A US dad’s plan to help children out of bad situations has gone viral.
Father-of-three and youth minister Bert Fulks outlined his clever 'X-plan' in a recent blog post, which helps teens deal with peer pressure and risky situations.
"This simple but powerful tool is a lifeline that our kids are free to use at any time," Fulks wrote.
“Let’s say that my youngest, Danny, gets dropped off at a party. If anything about the situation makes him uncomfortable, all he has to do is text the letter “X” to any of us (his mother, me, his older brother or sister).

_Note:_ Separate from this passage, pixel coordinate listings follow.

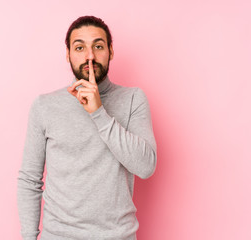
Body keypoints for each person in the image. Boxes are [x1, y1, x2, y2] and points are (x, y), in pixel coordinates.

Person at [17, 15, 157, 240]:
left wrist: (98, 112)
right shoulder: (44, 105)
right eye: (80, 47)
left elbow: (146, 166)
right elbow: (30, 180)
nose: (89, 56)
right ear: (68, 54)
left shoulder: (133, 99)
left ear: (111, 51)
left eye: (98, 46)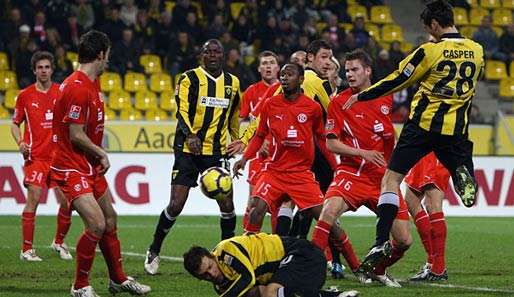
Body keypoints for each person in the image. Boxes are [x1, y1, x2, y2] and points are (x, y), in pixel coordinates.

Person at [341, 0, 484, 273]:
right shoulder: (476, 50)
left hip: (421, 127)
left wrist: (363, 95)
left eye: (429, 28)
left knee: (391, 180)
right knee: (458, 163)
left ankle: (381, 241)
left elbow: (398, 79)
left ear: (433, 24)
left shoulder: (430, 50)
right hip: (455, 129)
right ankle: (464, 172)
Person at [232, 64, 366, 284]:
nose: (284, 78)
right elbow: (259, 135)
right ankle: (245, 262)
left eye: (289, 75)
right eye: (282, 75)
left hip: (302, 175)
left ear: (301, 79)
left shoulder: (312, 108)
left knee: (328, 220)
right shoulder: (270, 104)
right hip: (274, 171)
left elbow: (322, 140)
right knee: (256, 210)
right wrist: (245, 159)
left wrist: (335, 167)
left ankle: (357, 267)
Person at [50, 30, 150, 297]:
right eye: (107, 56)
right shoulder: (77, 87)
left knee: (110, 219)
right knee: (96, 223)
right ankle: (80, 286)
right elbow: (75, 133)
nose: (108, 61)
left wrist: (95, 156)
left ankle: (117, 279)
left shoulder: (92, 84)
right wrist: (101, 153)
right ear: (101, 54)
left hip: (88, 165)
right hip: (70, 166)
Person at [311, 50, 412, 287]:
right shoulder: (339, 101)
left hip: (383, 179)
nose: (350, 74)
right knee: (327, 213)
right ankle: (311, 267)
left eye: (355, 69)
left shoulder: (386, 97)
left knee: (404, 241)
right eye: (347, 70)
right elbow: (331, 142)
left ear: (368, 71)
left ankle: (377, 269)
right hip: (352, 173)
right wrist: (363, 153)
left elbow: (389, 133)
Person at [145, 39, 242, 275]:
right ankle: (154, 250)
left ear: (223, 55)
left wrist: (237, 140)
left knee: (227, 204)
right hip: (189, 150)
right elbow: (181, 110)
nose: (212, 55)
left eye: (216, 52)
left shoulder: (232, 83)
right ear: (202, 55)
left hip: (216, 151)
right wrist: (190, 136)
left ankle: (226, 255)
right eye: (207, 51)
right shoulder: (189, 78)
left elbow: (234, 115)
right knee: (176, 204)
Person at [11, 51, 73, 262]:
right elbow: (14, 124)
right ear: (34, 70)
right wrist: (21, 142)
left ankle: (58, 242)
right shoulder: (25, 95)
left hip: (59, 158)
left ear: (52, 69)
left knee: (67, 202)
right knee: (34, 199)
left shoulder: (61, 92)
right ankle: (26, 250)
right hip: (36, 157)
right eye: (40, 67)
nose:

"The one who receives the text has a very basic script to follow. Within a few minutes, they call Danny’s phone. When he answers, the conversation goes like this:
“Danny, something’s come up and I have to come get you right now.”
“I’ll tell you when I get there. Be ready to leave in five minutes. I’m on my way.”
Danny then tells his friends that something has come up and his parents want him home.
However, once Danny has been picked up, the next part of the plan is what parents might find difficult.
“The X-plan comes with the agreement that we will pass no judgments and ask no questions (even if he is 10 miles away from where he’s supposed to be).
"This can be a hard thing for some parents (admit it, some of us are complete control-freaks); but I promise it might not only save them, but it will go a long way in building trust between you and your kid."
There is one exception, though.
“Danny knows if someone is in danger, he has a moral obligation to speak up for their protection, no matter what it may cost him personally. That’s part of the lesson we try to teach our kids—we are our brother’s keeper, and sometimes we have to stand for those too weak to stand for themselves. Beyond that, he doesn’t have to say a word to us. Ever."
The post has since been shared around the world, with many parents praising Fulks.
"Thanks for a great way to help my children and I gain each other's trust! It's a hard thing to do these days and when my young ones get to the age where dad will need to earn their trust, I can only hope my memory and your story will serve me right!" one parent wrote.
Another added: "Thank you for your very important lesson in life."
What do you think? Would something like this work with your children.